Each stdio server is a persistent child process — the memory overhead is typically 30–80 MB per Node.js server and 20–50 MB per Python server. With 10 servers that is 300–800 MB total, which is noticeable on a MacBook with 8 GB RAM. The startup cost (when Claude Code launches) is 2–5 seconds for all servers to initialize and complete the handshake. The runtime overhead per tool call is negligible (sub-millisecond for the JSON-RPC layer itself). The practical limit is around 15–20 servers before context bloat from tool descriptions degrades LLM decision quality.
How do you handle authentication rotation for MCP servers that use API keys?
Pass secrets via the env field in .mcp.json, never via args. For keys that rotate (OAuth tokens, short-lived credentials), the cleanest pattern is a wrapper script that fetches the current token from a secrets manager (1Password CLI, AWS Secrets Manager) at process start and injects it as an environment variable. The MCP server process itself never stores the token — it reads process.env.API_KEY on each call. Since stdio servers restart with the client, you get automatic token refresh on every Claude Code session.

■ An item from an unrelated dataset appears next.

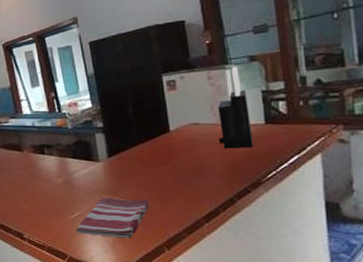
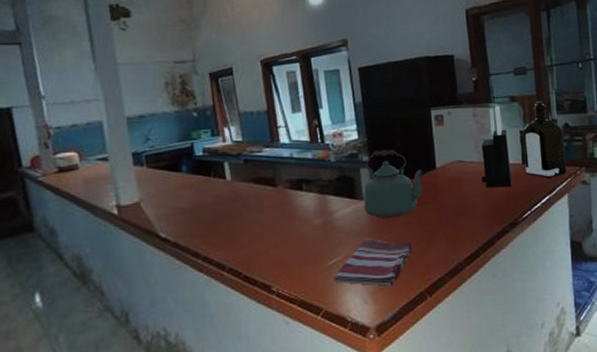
kettle: none [99,115,157,178] -> present [364,149,423,218]
liquor: none [264,58,319,138] -> present [522,101,567,179]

Can a single MCP server expose tools that call other MCP servers internally?
No — MCP servers do not have an MCP client built in, so one server cannot directly invoke another server’s tools. The orchestration always happens at the client level (Claude Code, Cursor, your agent). If you need tool composition, build it into the orchestrator’s system prompt (chain tool calls explicitly) or create a dedicated “meta-tool” server that internally calls whatever APIs the other servers would call, effectively inlining the logic. The latter approach loses the modularity benefit of separate servers but gains latency by eliminating a round-trip.